La santé des populations, physique et mentale, est également touchée.
« L’augmentation des extrêmes météorologiques et climatiques a conduit à des impacts irréversibles » sur les sociétés humaines et la nature, conclut le Giec.
Mais ce n’est que le début et les impacts sur la nature et l’Homme vont s’accroître : extinction possible de 3 à 14% des espèces terrestres à +1,5°C, des « milliards » de personnes supplémentaires exposés à la dengue, ou de manière générale, une « augmentation sensible des maladies et des morts prématurées ».
Avis de submersion
Quel que soit le rythme des émissions de gaz à effet de serre, un milliard de personnes pourraient vivre d’ici à 2050 dans des zones côtières à risque, alors que la hausse du niveau de la mer renforce l’impact des tempêtes et des submersions marines.
La population exposée au risque d’inondations marines va doubler si l’océan s’élève de 75 cm, un chiffre largement compatible avec les projections pour 2100. Aujourd’hui, environ 900 millions de personnes vivent à moins de 10 m au-dessus du niveau la mer.
D’ici à 2100, la valeur des infrastructures et autres actifs installés dans ces zones sujettes à des inondations exceptionnelles (« une tous les 100 ans ») sera d’environ 10.000 milliards de dollars dans un scénario modéré d’émissions.
Dépasser temporairement +1,5°C
Le premier volet du rapport du Giec sur la physique du climat en août avait estimé qu’il serait possible, en cas de dépassement probable de +1,5°C, objectif le plus ambitieux de l’accord de Paris, de revenir ensuite sous ce seuil d’ici à la fin du siècle.
Mais ce dépassement même temporaire, que les climatologues appellent « overshoot », n’irait pas sans répercussions.
Tout dépassement de +1,5° « entraînerait des impacts irréversibles » sur des écosystèmes capitaux comme les récifs coralliens, les glaciers de montagne et les calottes glaciaires. « Le risque d’impacts graves augmente avec chaque fraction supplémentaire de réchauffement », dépassement temporaire ou pas, selon le rapport.
S’adapter ou mourir
Le précédent rapport de 2007 ne s’étendait pas sur la question de l’adaptation, c’est-à-dire les mesures prises pour limiter ou se préparer aux impacts du réchauffement. Cette question est désormais centrale.
De manière générale, le Giec met en garde contre le fait que le monde n’est pas prêt, le réchauffement va plus vite que les mesures pour s’adapter aux conséquences. En outre, « au rythme actuel de planification et de mise en place de l’adaptation, l’écart entre les besoins et ce qui est fait va continuer à grandir ».
Redécouverte de variétés anciennes de cultures agricoles plus résistantes, restauration des mangroves ou construction de digues, plantation d’arbres dans les villes pour créer des couloirs rafraîchis ou climatisation : l’exploration des possibles est urgente.
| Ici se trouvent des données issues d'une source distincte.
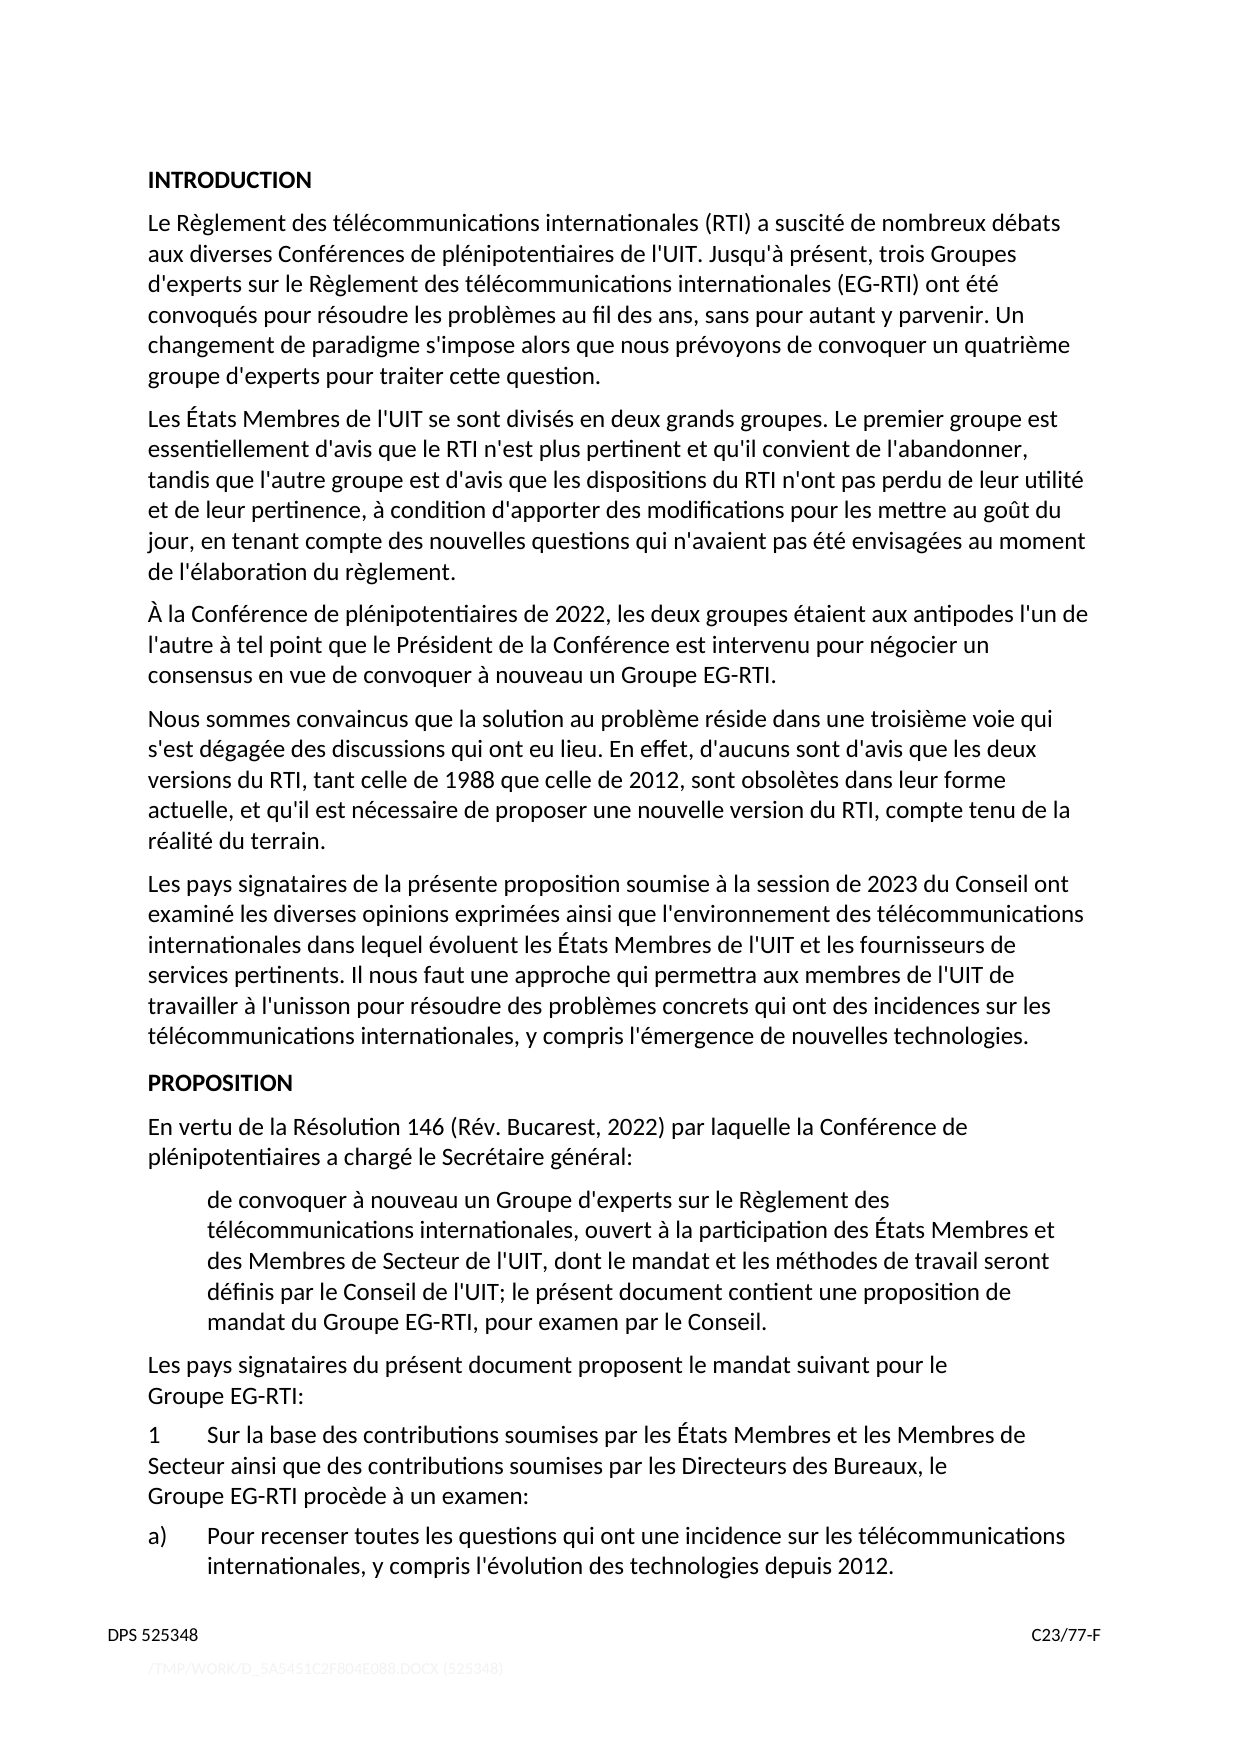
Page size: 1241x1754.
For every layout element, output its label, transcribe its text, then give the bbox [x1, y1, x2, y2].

subtitle INTRODUCTION [148, 164, 1092, 195]
text Nous sommes convaincus que la solution au problème réside dans une troisième voie qui s'est dégagée des discussions qui ont eu lieu. En effet, d'aucuns sont d'avis que les deux versions du RTI, tant celle de 1988 que celle de 2012, sont obsolètes dans leur forme actuelle, et qu'il est nécessaire de proposer une nouvelle version du RTI, compte tenu de la réalité du terrain. [148, 703, 1092, 855]
text Les États Membres de l'UIT se sont divisés en deux grands groupes. Le premier groupe est essentiellement d'avis que le RTI n'est plus pertinent et qu'il convient de l'abandonner, tandis que l'autre groupe est d'avis que les dispositions du RTI n'ont pas perdu de leur utilité et de leur pertinence, à condition d'apporter des modifications pour les mettre au goût du jour, en tenant compte des nouvelles questions qui n'avaient pas été envisagées au moment de l'élaboration du règlement. [148, 403, 1092, 586]
subtitle PROPOSITION [148, 1068, 1092, 1098]
text En vertu de la Résolution 146 (Rév. Bucarest, 2022) par laquelle la Conférence de plénipotentiaires a chargé le Secrétaire général: [148, 1111, 1092, 1172]
text Les pays signataires de la présente proposition soumise à la session de 2023 du Conseil ont examiné les diverses opinions exprimées ainsi que l'environnement des télécommunications internationales dans lequel évoluent les États Membres de l'UIT et les fournisseurs de services pertinents. Il nous faut une approche qui permettra aux membres de l'UIT de travailler à l'unisson pour résoudre des problèmes concrets qui ont des incidences sur les télécommunications internationales, y compris l'émergence de nouvelles technologies. [148, 868, 1092, 1051]
text 1 Sur la base des contributions soumises par les États Membres et les Membres de Secteur ainsi que des contributions soumises par les Directeurs des Bureaux, le Groupe EG-RTI procède à un examen: [148, 1419, 1092, 1511]
text de convoquer à nouveau un Groupe d'experts sur le Règlement des télécommunications internationales, ouvert à la participation des États Membres et des Membres de Secteur de l'UIT, dont le mandat et les méthodes de travail seront définis par le Conseil de l'UIT; le présent document contient une proposition de mandat du Groupe EG-RTI, pour examen par le Conseil. [148, 1184, 1092, 1337]
text a) Pour recenser toutes les questions qui ont une incidence sur les télécommunications internationales, y compris l'évolution des technologies depuis 2012. [148, 1520, 1092, 1581]
text Le Règlement des télécommunications internationales (RTI) a suscité de nombreux débats aux diverses Conférences de plénipotentiaires de l'UIT. Jusqu'à présent, trois Groupes d'experts sur le Règlement des télécommunications internationales (EG-RTI) ont été convoqués pour résoudre les problèmes au fil des ans, sans pour autant y parvenir. Un changement de paradigme s'impose alors que nous prévoyons de convoquer un quatrième groupe d'experts pour traiter cette question. [148, 207, 1092, 391]
text À la Conférence de plénipotentiaires de 2022, les deux groupes étaient aux antipodes l'un de l'autre à tel point que le Président de la Conférence est intervenu pour négocier un consensus en vue de convoquer à nouveau un Groupe EG-RTI. [148, 599, 1092, 690]
text Les pays signataires du présent document proposent le mandat suivant pour le Groupe EG-RTI: [148, 1349, 1092, 1410]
Mais sans garantie de résultat.
« Mal-adaptation »
Le Giec met ainsi en garde contre les dangers de mesures qui peuvent être totalement contreproductives, alors que le monde n’a plus aucune marge d’erreur.
« Il y a des preuves de plus en plus nombreuses de mal-adaptation dans de nombreux secteurs et régions ». Par exemple, construire une digue pour protéger des submersions marines alimentées par la montée du niveau de la mer peut conduire à développer la zone en question pourtant la plus à risque, créant un sentiment erroné de sécurité.
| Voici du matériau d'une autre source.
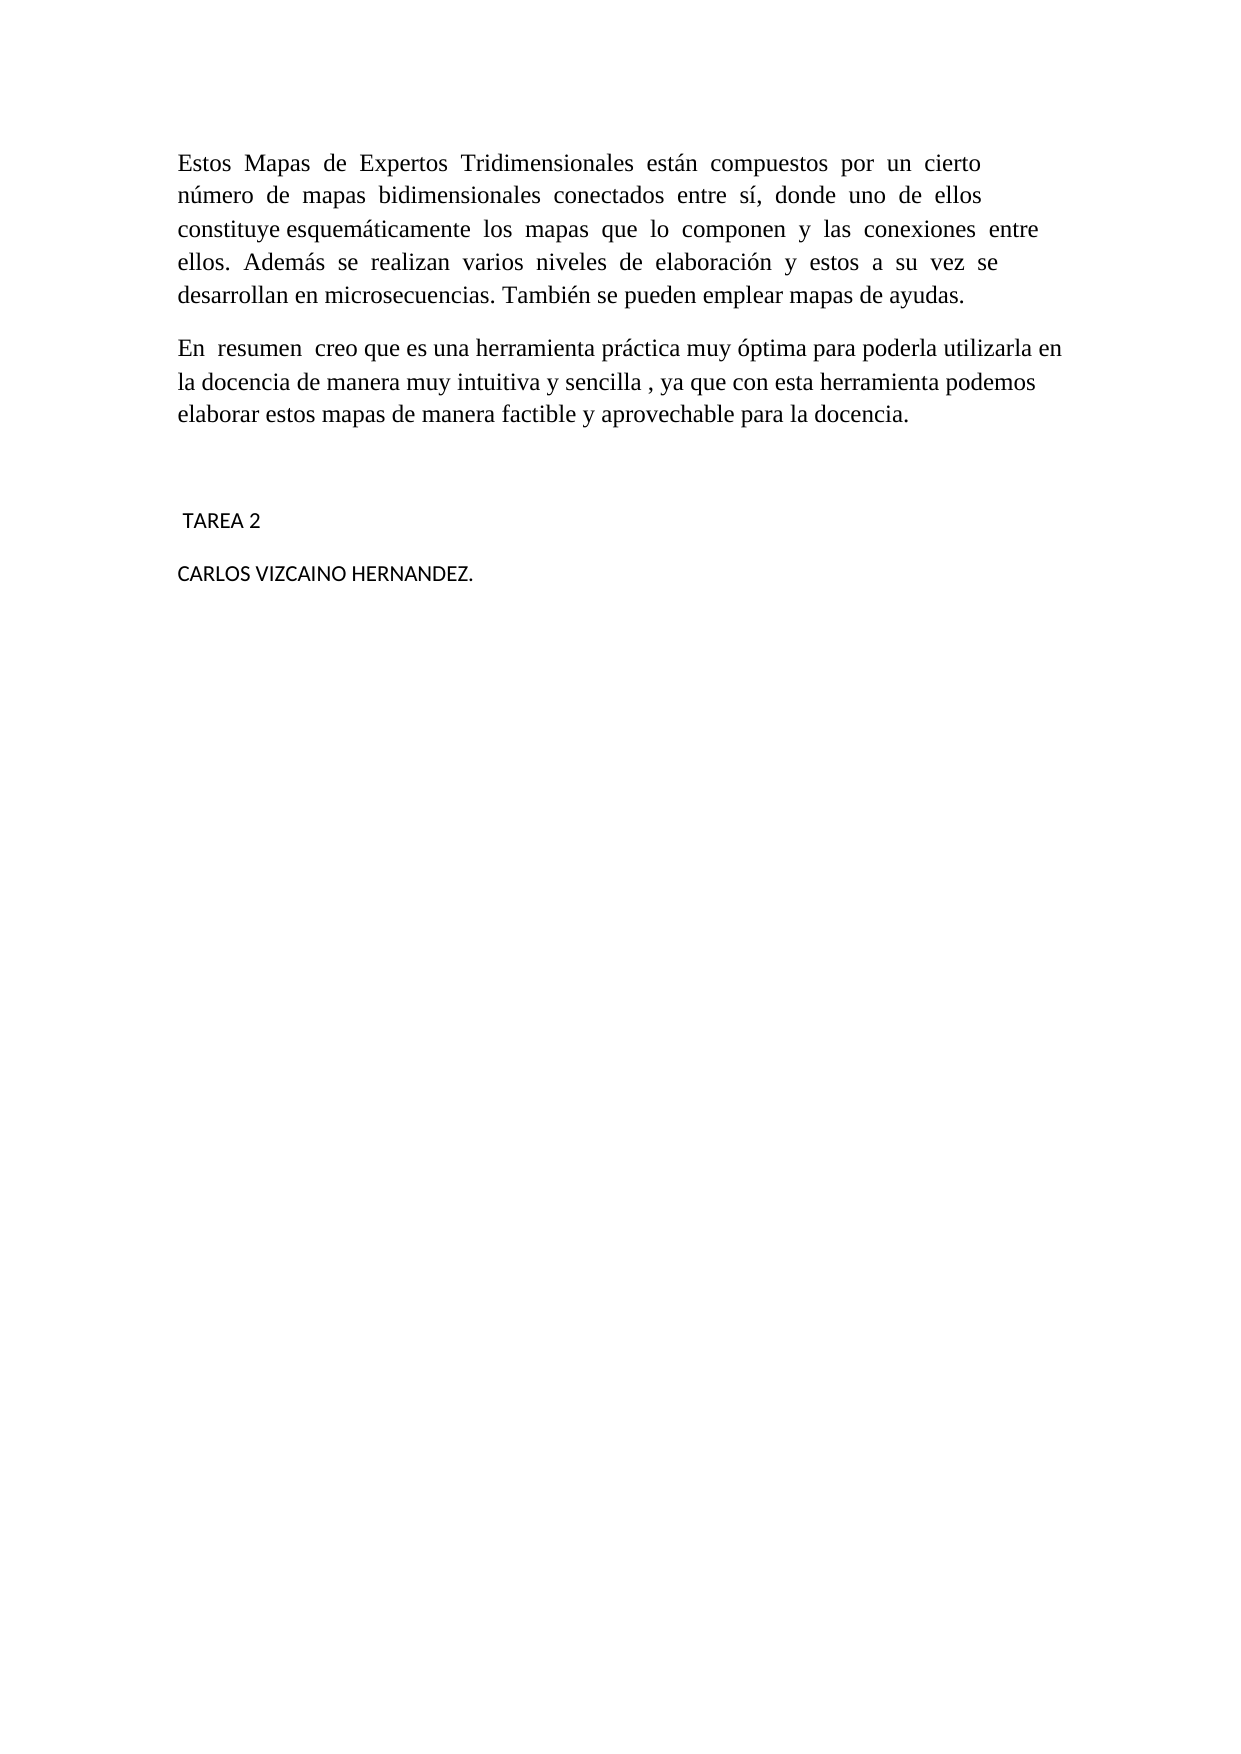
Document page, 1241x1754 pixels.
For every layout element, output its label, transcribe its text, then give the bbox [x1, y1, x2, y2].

Cascade et points de basculement
Le rapport met en lumière certaines modifications irréversibles et potentiellement catastrophiques du système climatique, appelées « points de basculement », qui peuvent être déclenchés à certains niveaux de réchauffement.
Cela concerne en particulier la fonte des calottes glaciaires du Groenland et de l’ouest de l’Antarctique qui contiennent suffisamment d’eau glacée pour faire monter les océans de 13 m.
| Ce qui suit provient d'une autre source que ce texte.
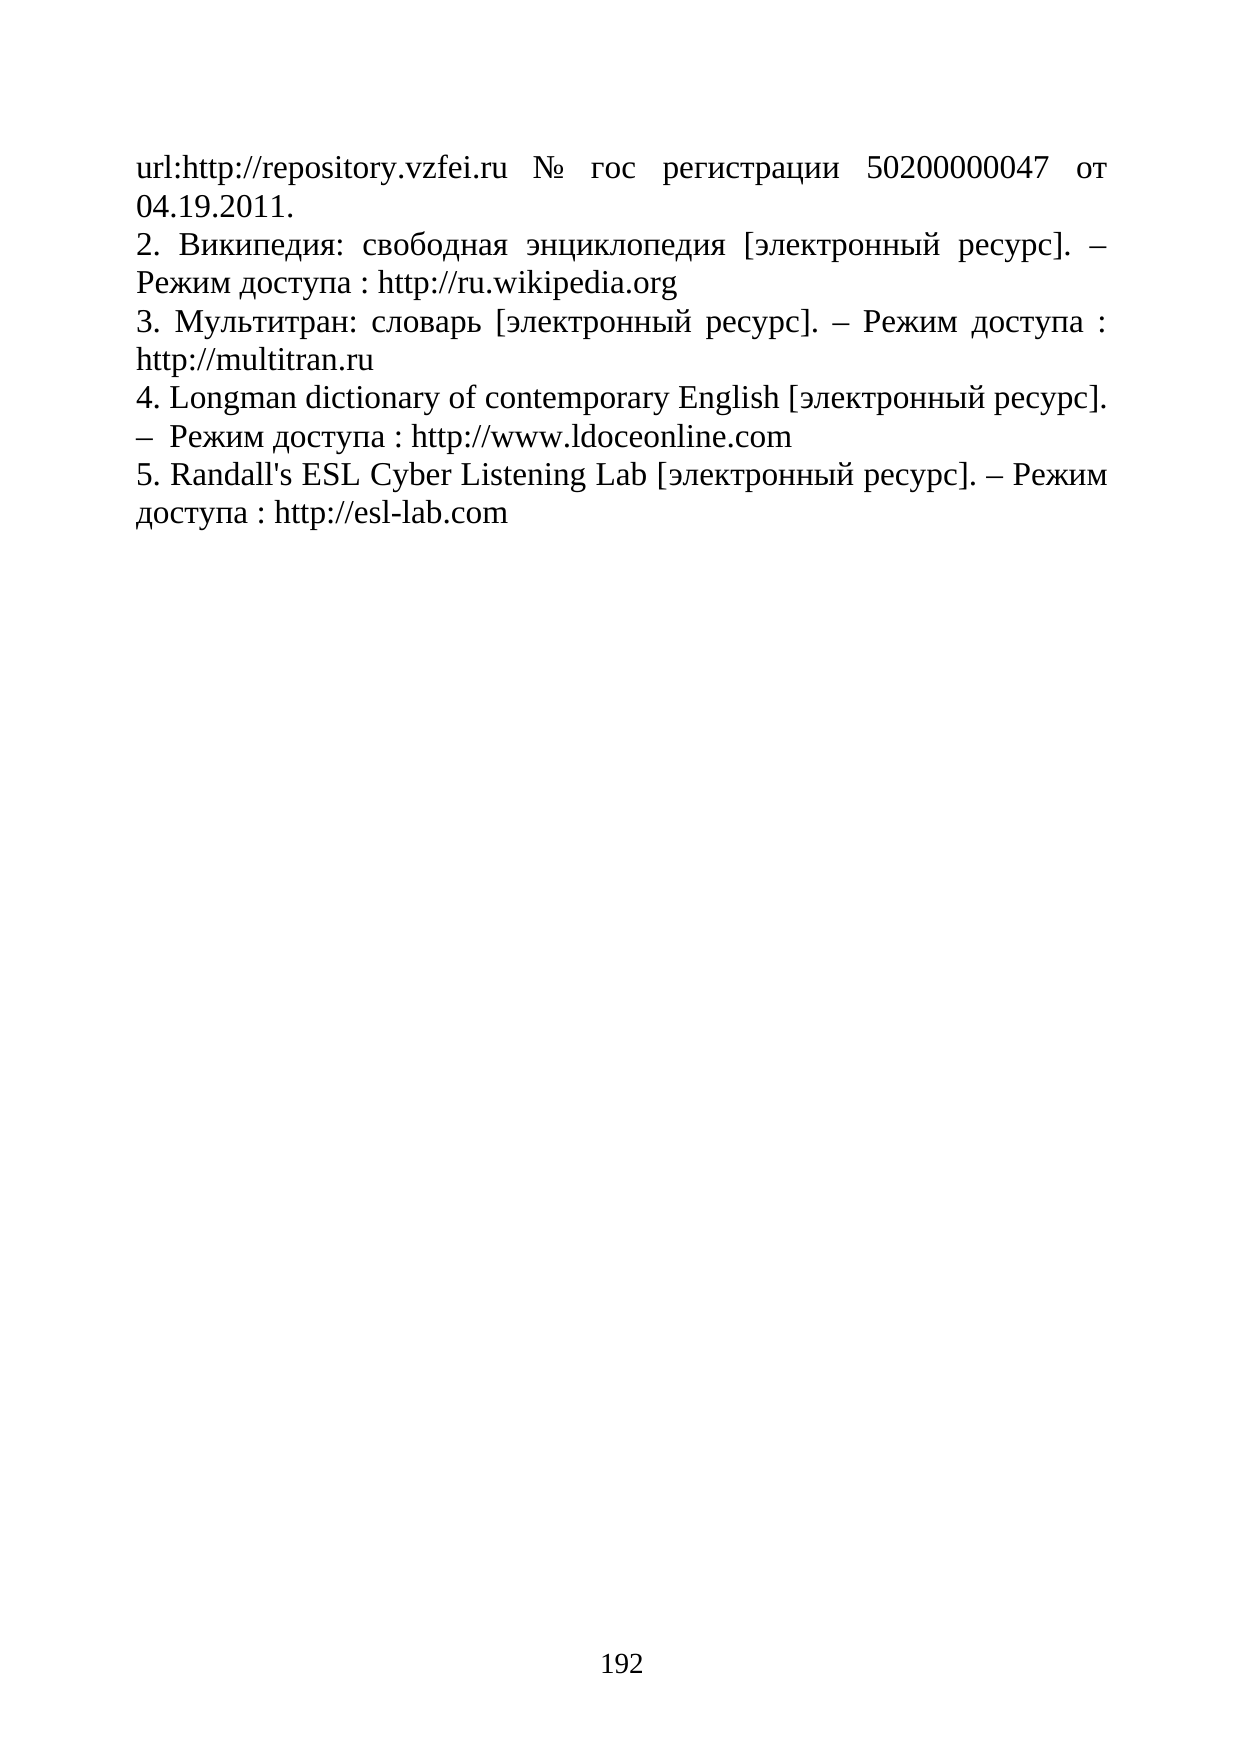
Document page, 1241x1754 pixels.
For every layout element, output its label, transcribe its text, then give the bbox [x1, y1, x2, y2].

text 4. Longman dictionary of contemporary English [электронный ресурс]. – Режим доступа : http://www.ldoceonline.com [136, 378, 1107, 454]
text 5. Randall's ESL Cyber Listening Lab [электронный ресурс]. – Режим доступа : http://esl-lab.com [136, 454, 1107, 531]
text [136, 148, 1107, 224]
text 2. Википедия: свободная энциклопедия [электронный ресурс]. – Режим доступа : http://ru.wikipedia.org [136, 224, 1107, 301]
text 3. Мультитран: словарь [электронный ресурс]. – Режим доступа : http://multitran.ru [136, 301, 1107, 378]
À plus court terme, certaines régions — nord-est du Brésil, Asie du Sud-Est, Méditerranée, centre de la Chine — et les côtes presque partout pourraient être frappées par de multiples catastrophes en même temps : sécheresse, canicule, cyclone, incendies, inondations.
La science commence tout juste à se pencher sur les impacts de ces impacts en cascade.